THOUSANDS OF FREE BLOGGER TEMPLATES

Monday, January 12

Little Bit Of Backstory

I about flipped my lid yesterday afternoon when I overheard my choir girls discussing what they believed was the extent of my sex life. They didn't know I was there and I'm still not sure who it was in the robing room talking, but every little thing they said cut to the core. Mostly because one or two of the things they said were absolutely true, even though the majority of it was absolute horse manure.

This past year has been a rough one for me in that area. I've been really, really stupid and at times downright rebellious when it comes to guys and what I would or wouldn't do with them. I haven't been treating this body like it belongs to the Lord (or my heart for that matter). It's been mine and I've done with it what I or whoever held my heart at the time pleased. Some were more carefull with it than others, for sure.

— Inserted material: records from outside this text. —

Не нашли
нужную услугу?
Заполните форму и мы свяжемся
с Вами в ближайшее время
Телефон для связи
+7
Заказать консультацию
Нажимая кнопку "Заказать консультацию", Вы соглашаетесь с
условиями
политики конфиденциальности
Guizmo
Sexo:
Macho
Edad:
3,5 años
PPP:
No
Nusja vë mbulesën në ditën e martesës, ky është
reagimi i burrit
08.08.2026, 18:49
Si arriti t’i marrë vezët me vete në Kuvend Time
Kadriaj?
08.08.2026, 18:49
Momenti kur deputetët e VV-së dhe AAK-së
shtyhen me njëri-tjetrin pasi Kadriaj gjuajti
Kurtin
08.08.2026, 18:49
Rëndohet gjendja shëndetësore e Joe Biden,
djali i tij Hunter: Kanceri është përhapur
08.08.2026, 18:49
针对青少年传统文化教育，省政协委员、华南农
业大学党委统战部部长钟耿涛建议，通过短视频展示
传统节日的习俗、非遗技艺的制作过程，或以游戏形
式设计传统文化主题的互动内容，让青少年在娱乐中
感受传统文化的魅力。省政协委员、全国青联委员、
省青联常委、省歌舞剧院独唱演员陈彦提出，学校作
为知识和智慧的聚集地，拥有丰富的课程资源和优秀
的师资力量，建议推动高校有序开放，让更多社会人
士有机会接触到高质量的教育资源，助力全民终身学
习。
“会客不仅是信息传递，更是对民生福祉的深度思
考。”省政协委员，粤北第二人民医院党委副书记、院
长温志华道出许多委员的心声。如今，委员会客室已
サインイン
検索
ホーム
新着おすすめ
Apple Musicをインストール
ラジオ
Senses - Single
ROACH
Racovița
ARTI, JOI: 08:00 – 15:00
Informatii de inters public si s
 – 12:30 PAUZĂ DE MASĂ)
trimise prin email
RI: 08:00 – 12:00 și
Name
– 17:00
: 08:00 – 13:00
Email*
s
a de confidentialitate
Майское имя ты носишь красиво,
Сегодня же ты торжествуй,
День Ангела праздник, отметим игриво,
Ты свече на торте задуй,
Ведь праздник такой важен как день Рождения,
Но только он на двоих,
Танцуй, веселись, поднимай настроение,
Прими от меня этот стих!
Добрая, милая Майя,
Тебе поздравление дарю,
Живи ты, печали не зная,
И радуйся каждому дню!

But no, I was not invloved in any group sex in a public place. No, I did not get pregnant. No, I absolutely did not abort that child to cover my own reputation. No, I didn't contract an STD and no, I have not made it a practice of mine to publish any sexcapades on the internet in blog or video form.

It hurts me not because they're talking about it, and not because I've been found out (I have been planning to tell some of these girls my experiences in hopes that they will learn from some of my mistakes when the time is right.) It hurts me because they never came to me when they heard these things. Abortion? Do they really think I would take someone elses life in order to put out this pretty picture of myself out there? And if they do really believe that I have done this, why on earth would they not come to confront me about it.

These aren't just random faceless, nameless girls at Briarwood. These are my choir girls! These are girls that I have at times considered my closest, dearest friends. These are girls who have been in my Disciplship Groups and who have been in other small groups with me. One of these girls used to be my accountability partner. That one stings the most.

I'm so fed up with this world. I'm so tired of these cuts and bruises. I keep sewing them up and thinking I'm getting on the right track, but every word they say rips open another stitch and it feels like it was yesterday. I wish they would become scars already.

I'm praying that God will give me a strong and a gentle spirit when dealing with the responses from the note I posted on Facebook. It's been 6 hours and already there are hurtful, and maliciously worded messages of accusation in my inbox. Praise God for holding my tongue yesterday when they were all in there slinging mud at the mirrors. One word and I would have torn them all down. Please pray that I would keep my mouth shut when I need to and when I do speak that each word will be glorifying to God and fall on ears that will listen.

1 comments:

Brock said...

I'm sorry to hear all that. It's amazing that those we trust with our more personal lives don't always keep it to themselves. It also shows how Satan can take even the one area we stray from God's design and make it painful. Where God always forgives, Satan is always ready to use our faults against us to hurt us. It happens to everyone, especially those of us who stake our life to Christ.

I'll be praying that God gives you the peace to let it go; to talk it over calmly with the ones you choose to and explain your hurt; and that God will change those who gossiped through your humility and maturity.